At 4:40 am UTC on March 27, Munchables Identified the Hacker as One of Its Former Developers (Ether). An Hour of Negotiation Resulted in the Ex-Developer Agreeing to Return the Hacked Funds.

After nearly eight hours, the Munchables hacker, identified as one of the platform’s developers, had a change of heart and returned $62.8 million worth of Ether (ETH) stolen in an exploit, without demanding any ransom.

The incident unfolded on March 26, around 9:30 pm UTC, when Munchables, an Ethereum-based nonfungible token (NFT) game, reported a hack that siphoned over 17,400 ETH from its GameFi app.

In response, Munchables, alongside blockchain investigators like PeckShield and ZachXBT, began tracking the movement of the stolen funds in an effort to intercept them. According to ZachXBT, the exploit originated from the Munchables team hiring a developer known as “Werewolves0943,” believed to be from North Korea.

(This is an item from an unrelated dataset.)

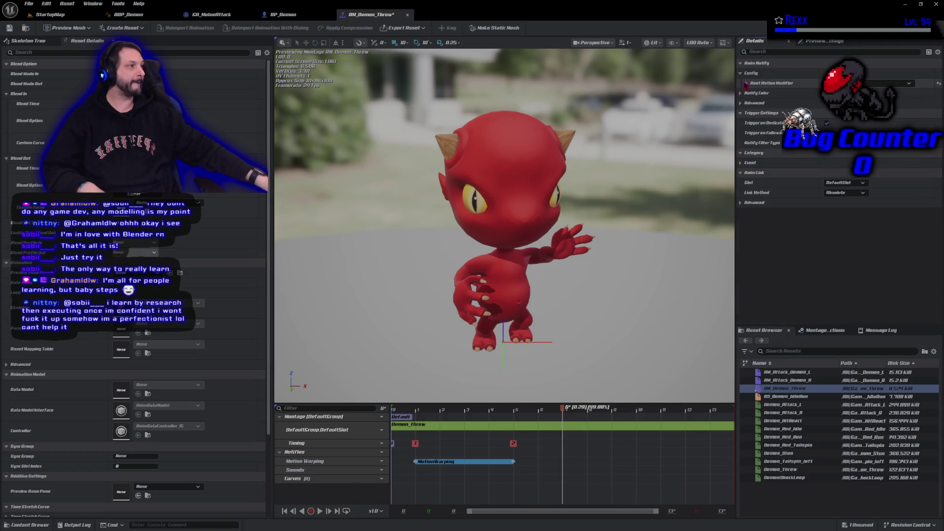
# Expand the Motion Warping notify's Root Motion Modifier settings in the Details panel
pyautogui.click(746, 85)
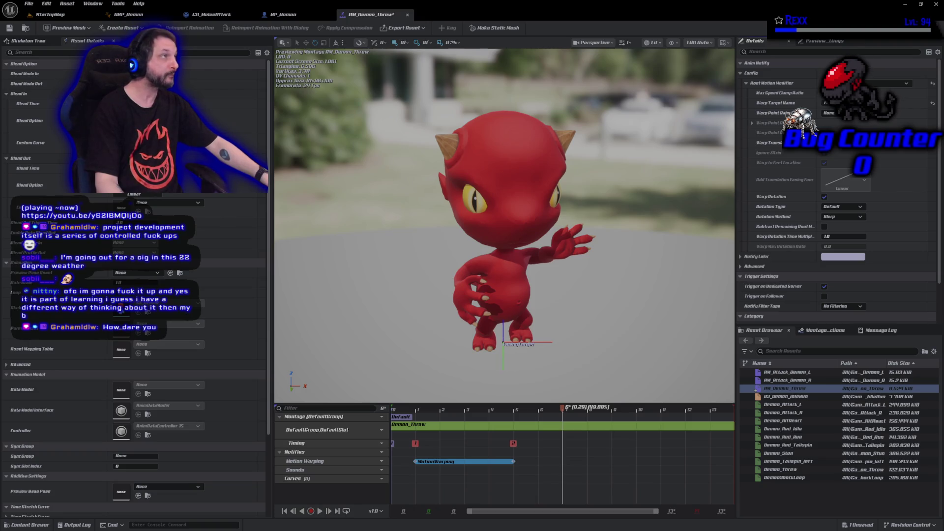
# Change the Motion Warping notify's Rotation Type from Default to Facing
pyautogui.click(847, 208)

Also, read- Diversification in Ethereum Clients Strengthens: Non-Geth Implementations Reach 34%

By March 27, at 4:40 am UTC, Munchables confirmed that the hacker was indeed one of its developers. Following an hour of negotiations, the former developer agreed to return the pilfered funds. In an official statement, Munchables expressed gratitude for the return of the funds without any ransom being demanded.

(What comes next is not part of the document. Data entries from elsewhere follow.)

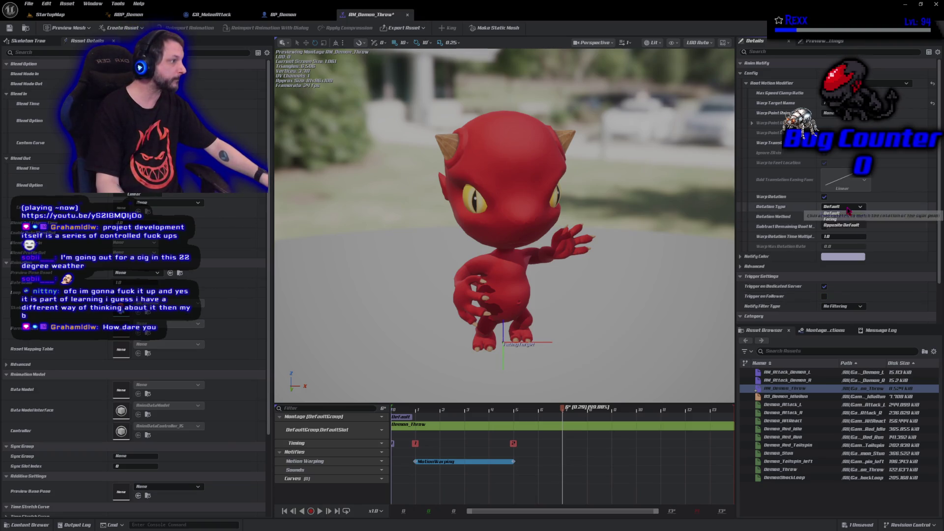
pyautogui.click(831, 220)
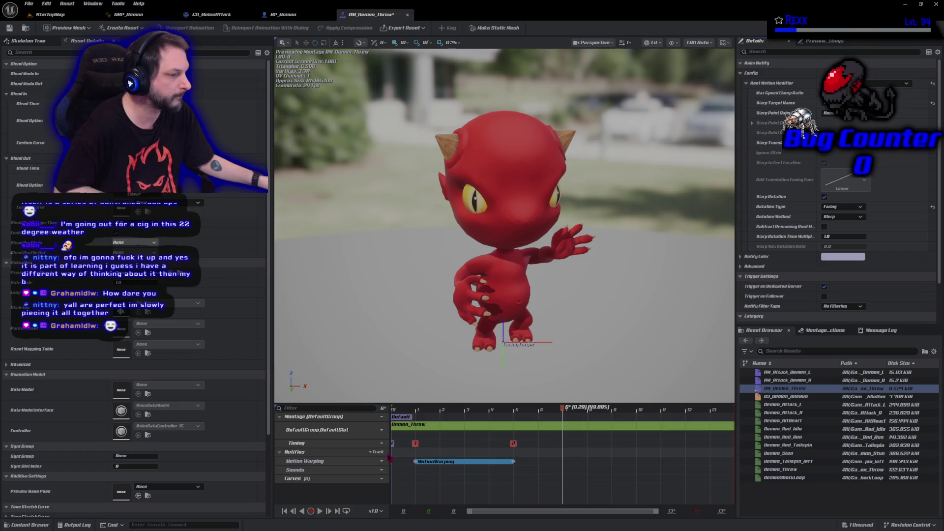
pyautogui.click(378, 452)
# Add a third notify track named Events below Sounds and bring up its notify menu
pyautogui.click(420, 489)
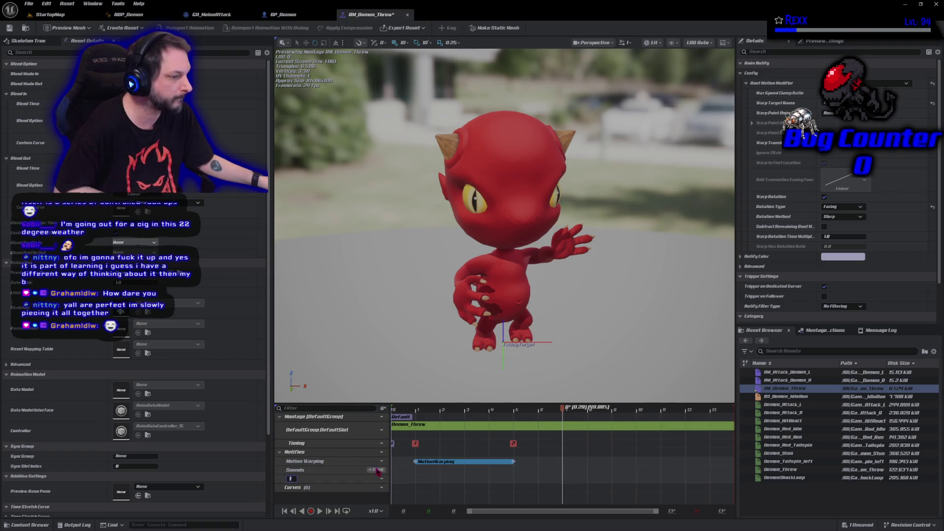
pyautogui.write('Event')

Pacman, the creator of the Ethereum layer-2 blockchain Blast, acknowledged ZachXBT’s assistance and announced that the ex-Munchables developer opted to return all funds. As Munchables operates on the Blast blockchain, Pacman pledged to collaborate with the Munchables team to redistribute the now-recovered funds.

Meanwhile, victims of the hack are cautioned to only follow communications from official sources to avoid falling victim to refund scams. This exploit occurred nearly four days after a hacker stole approximately $24,000 from four different addresses linked to the decentralized finance (DeFi) aggregator ParaSwap. Despite this, ParaSwap managed to recover the funds and initiated the refunding process for affected users. With the assistance of white hat hackers, ParaSwap successfully resolved the issue and revoked permissions for the vulnerable AugustusV6 smart contract.

In total, ParaSwap revealed that 386 addresses were impacted by the vulnerability, with 213 addresses yet to revoke allowances for the flawed contract as of March 25.